Whilst many Infracost CLI users connect to our hosted Cloud Pricing API (since no cloud credentials or secrets are sent to it), large enterprises that have restrictive security policies require self-hosting. Thus in July we focused on improving the self-hosting experience of the Cloud Pricing API. This is a GraphQL-based API that includes all public prices from AWS, Azure and Google; it contains over 3 million prices just now!
This is actually the third Cloud Pricing API our team has built; the complexity in cloud pricing has increased significantly in the last 10 years:
- In 2010 (as part of PlanForCloud), we developed scrapers to fetch cloud prices as vendors didn't offer APIs then. There were over 10,000 prices at the time.
- In 2015 (as part of RightScale), we developed a RESTful API. There were over 100,000 prices at the time.
- In 2021 (as part of Infracost), we developed an open source GraphQL API for use with the Infracost CLI. AS previously mentioned, it containers over 3,000,000 prices just now.
We made the following main improvements in July:
- The datastore was switched from MongoDB to PostgreSQL since all the major cloud vendors have hosted options for this. Previously some of our users ran into compatibility issues with cloud vendor's hosted MongoDB versions.
- An official Helm chart was developed; the existing Docker compose file was also updated. This will deploy the Cloud Pricing API and a weekly cronjob to to update prices. By default it will also deploy a PostgreSQL pod/container but it can also be configured to use an external PostgreSQL instance for high availability, e.g. AWS RDS or Azure Database for PostgreSQL.
- The time it takes to update prices was reduced from around 1.5 hours to 2 minutes.
The pricing DB dump is downloaded from Infracost's API as that simplifies the task of keeping prices up-to-date. We have created one job that you can run once a week to download the latest prices. This provides you with:
- Fast updates: our aim is to enable you to deploy this service in less than 15mins. Some cloud vendors paginate API calls to 100 resources at a time, and making too many requests result in errors; fetching prices directly from them takes more than an hour.

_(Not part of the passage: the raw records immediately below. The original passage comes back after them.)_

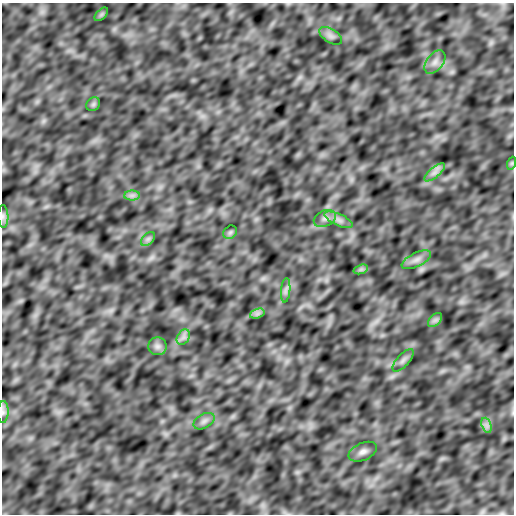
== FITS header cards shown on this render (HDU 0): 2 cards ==
NAXIS1  =                  512         /
NAXIS2  =                  512         /

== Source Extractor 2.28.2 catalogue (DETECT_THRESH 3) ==
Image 512 x 512 px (HDU 0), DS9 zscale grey, 1 PNG px = 1 image px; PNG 516 x 516 px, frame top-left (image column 1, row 512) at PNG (2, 3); each listed source drawn as its Kron ellipse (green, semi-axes under 4 px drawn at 4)
Background 7.86e-06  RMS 4.2e-04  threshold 0.00126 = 3 sigma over >= 5 px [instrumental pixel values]
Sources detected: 24; all 24 listed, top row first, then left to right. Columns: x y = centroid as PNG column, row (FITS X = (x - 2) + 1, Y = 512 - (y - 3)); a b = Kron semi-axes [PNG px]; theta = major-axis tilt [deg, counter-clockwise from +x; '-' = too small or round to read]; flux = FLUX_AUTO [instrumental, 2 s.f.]
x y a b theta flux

- Complete updates: we run integration tests to ensure that the CLI is using the correct prices. In the past, there have been cases when cloud vendors have tweaked their pricing API data that caused direct downloads to fail. With this method, we check the pricing data passes our integration tests before publishing them, and everyone automatically gets the entire up-to-date data. The aim is reduce the risk of failed or partial updates.